Digital Libraries: Policy, Planning and Practice

Marie‐Laure Bouchet (New South Wales Department of Commerce)

Online Information Review

ISSN: 1468-4527

Article publication date: 1 March 2006

144

Keywords

Citation

Bouchet, M. (2006), "Digital Libraries: Policy, Planning and Practice", Online Information Review, Vol. 30 No. 2, pp. 198-199. https://doi.org/10.1108/14684520610659247

Publisher

:

Emerald Group Publishing Limited

Copyright © 2006, Emerald Group Publishing Limited


The editors state that this book aims to be a stimulating and informative handbook for library staff and information managers – an aim which it definitively achieves. There is very much a higher education focus to the content, but the projects described cover practices and issues that are relevant to all types of libraries.

The first two papers consist of retrospective and current overviews of US national digital library research programs and the UK eLib national strategy of digital library development. The book is then divided into two parts: the first part has five papers on policy and planning issues; the second, five papers on implementation and practice. The final part is a summing up, with an eye to future areas of innovation.

The first two papers include a brief history of developments from the mid‐1990s, clearly recalling the vast changes in the methods of library and information provision in the past decade (remember using gopher as a means of navigating information on the internet?), as well as reminding us that there will always be change, as IT innovation continues and user needs change.

The definition of a digital library from a 1997 Santa Fe workshop, quoted in the first paper, as “an environment to bring together collections, services and people in a full cycle of creation, dissemination, use and preservation activities”, seems the most meaningful of all attempted definitions.
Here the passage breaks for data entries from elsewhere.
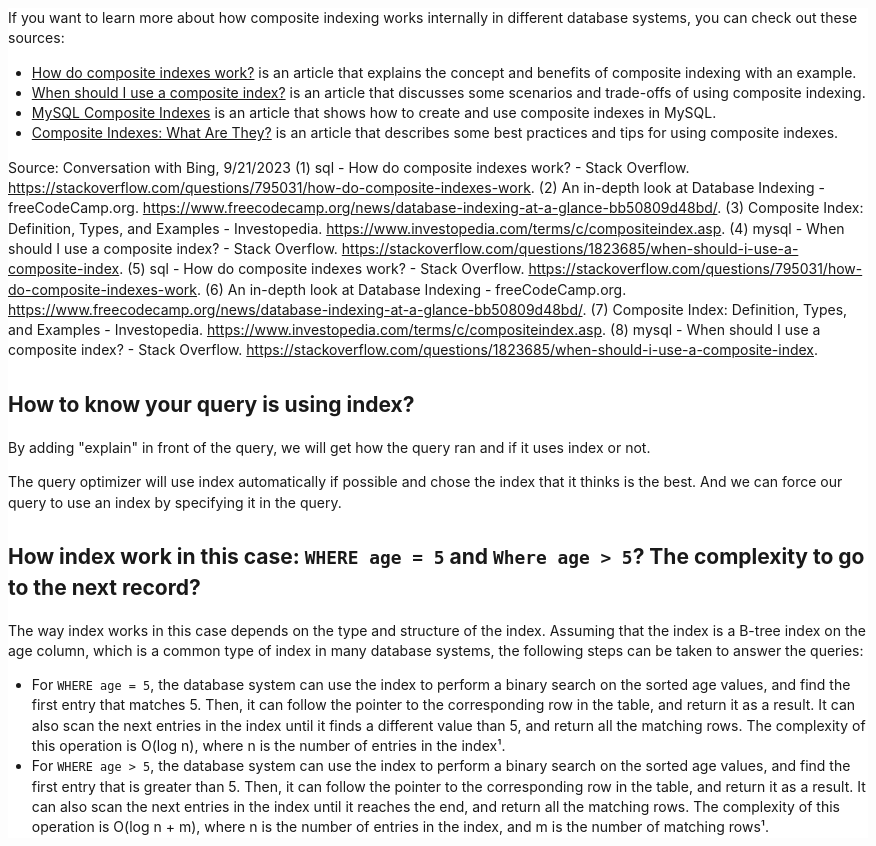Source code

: If you want to learn more about how composite indexing works internally in different database systems, you can check out these sources:

- [How do composite indexes work?](^1^) is an article that explains the concept and benefits of composite indexing with an example.
- [When should I use a composite index?](^2^) is an article that discusses some scenarios and trade-offs of using composite indexing.
- [MySQL Composite Indexes](^3^) is an article that shows how to create and use composite indexes in MySQL.
- [Composite Indexes: What Are They?](^4^) is an article that describes some best practices and tips for using composite indexes.

Source: Conversation with Bing, 9/21/2023
(1) sql - How do composite indexes work? - Stack Overflow. https://stackoverflow.com/questions/795031/how-do-composite-indexes-work.
(2) An in-depth look at Database Indexing - freeCodeCamp.org. https://www.freecodecamp.org/news/database-indexing-at-a-glance-bb50809d48bd/.
(3) Composite Index: Definition, Types, and Examples - Investopedia. https://www.investopedia.com/terms/c/compositeindex.asp.
(4) mysql - When should I use a composite index? - Stack Overflow. https://stackoverflow.com/questions/1823685/when-should-i-use-a-composite-index.
(5) sql - How do composite indexes work? - Stack Overflow. https://stackoverflow.com/questions/795031/how-do-composite-indexes-work.
(6) An in-depth look at Database Indexing - freeCodeCamp.org. https://www.freecodecamp.org/news/database-indexing-at-a-glance-bb50809d48bd/.
(7) Composite Index: Definition, Types, and Examples - Investopedia. https://www.investopedia.com/terms/c/compositeindex.asp.
(8) mysql - When should I use a composite index? - Stack Overflow. https://stackoverflow.com/questions/1823685/when-should-i-use-a-composite-index.

## How to know your query is using index?

By adding "explain" in front of the query, we will get how the query ran and if it uses index or not.

The query optimizer will use index automatically if possible and chose the index that it thinks is the best. And we can force our query to use an index by specifying it in the query.

## How index work in this case: `WHERE age = 5` and `Where age > 5`? The complexity to go to the next record?

The way index works in this case depends on the type and structure of the index. Assuming that the index is a B-tree index on the age column, which is a common type of index in many database systems, the following steps can be taken to answer the queries:

- For `WHERE age = 5`, the database system can use the index to perform a binary search on the sorted age values, and find the first entry that matches 5. Then, it can follow the pointer to the corresponding row in the table, and return it as a result. It can also scan the next entries in the index until it finds a different value than 5, and return all the matching rows. The complexity of this operation is O(log n), where n is the number of entries in the index¹.
- For `WHERE age > 5`, the database system can use the index to perform a binary search on the sorted age values, and find the first entry that is greater than 5. Then, it can follow the pointer to the corresponding row in the table, and return it as a result. It can also scan the next entries in the index until it reaches the end, and return all the matching rows. The complexity of this operation is O(log n + m), where n is the number of entries in the index, and m is the number of matching rows¹.
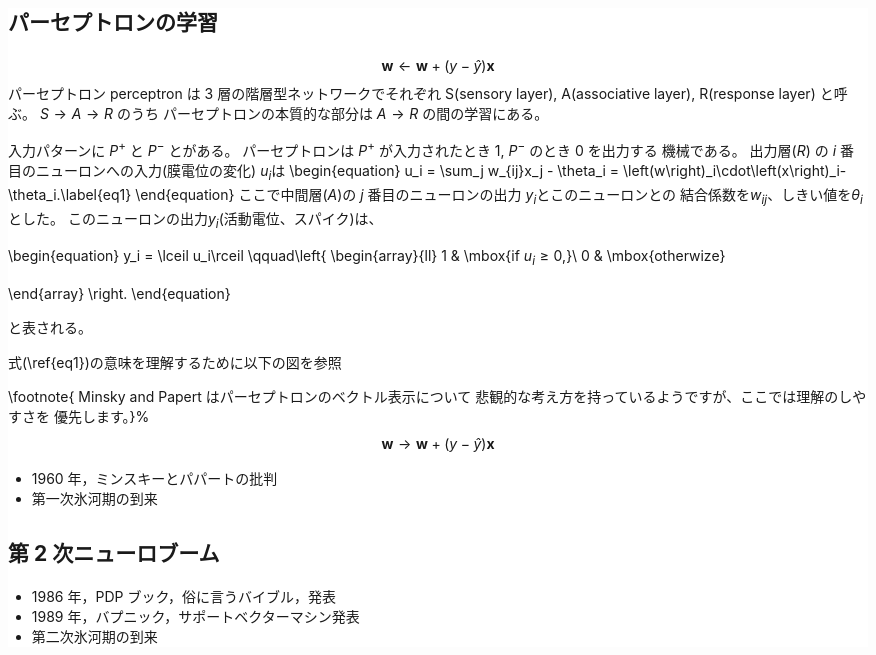 
## パーセプトロンの学習

$$
\mathbf{w}\leftarrow\mathbf{w}+\left(y-\hat{y}\right)\mathbf{x}
$$
パーセプトロン perceptron は 3 層の階層型ネットワークでそれぞれ
S(sensory layer), A(associative layer), R(response layer) と呼ぶ。
$S\rightarrow A \rightarrow R$ のうち パーセプトロンの本質的な部分は
$A\rightarrow R$ の間の学習にある。

入力パターンに $P^+$ と $P^-$ とがある。
パーセプトロンは $P^+$ が入力されたとき $1$, $P^-$ のとき $0$ を出力する
機械である。
出力層($R$) の $i$ 番目のニューロンへの入力(膜電位の変化) $u_i$は
\begin{equation}
 u_i = \sum_j w_{ij}x_j - \theta_i = \left(w\right)_i\cdot\left(x\right)_i-\theta_i.\label{eq1}
\end{equation}
ここで中間層($A$)の $j$ 番目のニューロンの出力 $y_i$とこのニューロンとの
結合係数を$w_{ij}$、しきい値を$\theta_i$ とした。
このニューロンの出力$y_i$(活動電位、スパイク)は、

\begin{equation}
y_i = \lceil u_i\rceil
\qquad\left\{
\begin{array}{ll}
 1 & \mbox{if $u_i \ge 0$,}\\
 0 & \mbox{otherwize}

\end{array} \right.
\end{equation}

と表される。


式(\ref{eq1})の意味を理解するために以下の図を参照

\footnote{
Minsky and Papert はパーセプトロンのベクトル表示について
悲観的な考え方を持っているようですが、ここでは理解のしやすさを
優先します。}%
$$
\mathbf{w}\rightarrow\mathbf{w}+\left(y-\hat{y}\right)\mathbf{x}
$$


- 1960 年，ミンスキーとパパートの批判
- 第一次氷河期の到来


## 第 2 次ニューロブーム

- 1986 年，PDP ブック，俗に言うバイブル，発表
- 1989 年，バプニック，サポートベクターマシン発表
- 第二次氷河期の到来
Some eight years later we are still trying to manage this environment. The papers in this collection enable the reader to grasp more fully the cycle incorporated in the definition, the issues involved and how we can contextualise them to the services we need to provide on a daily basis in our individual libraries.

The papers describe how the authors are managing a range of current thorny issues, how they have dealt with the theoretical frameworks and how this has worked out in practice. For example, “Building a digital library in 80 days” looks at these issues: standards, evaluation, preservation, legal issues, resource discovery etc.; considers how these affected the Glasgow Digital Library and how solutions were found, along with the lessons learned. Other papers focus in more detail on individual aspects, for example, preservation, digitisation, open access to journal articles.

A couple of worthwhile points to extract from the experiences of the authors are that the process can be as valuable as the results, and that e‐library services will not necessarily save money or space.

The papers, although describing primarily British projects, have been skilfully brought together by the editors to provide an interlocking picture of the digital library scene of relevance worldwide. It is clear to see that we have come a long and interesting way but that change and frustration still lie ahead.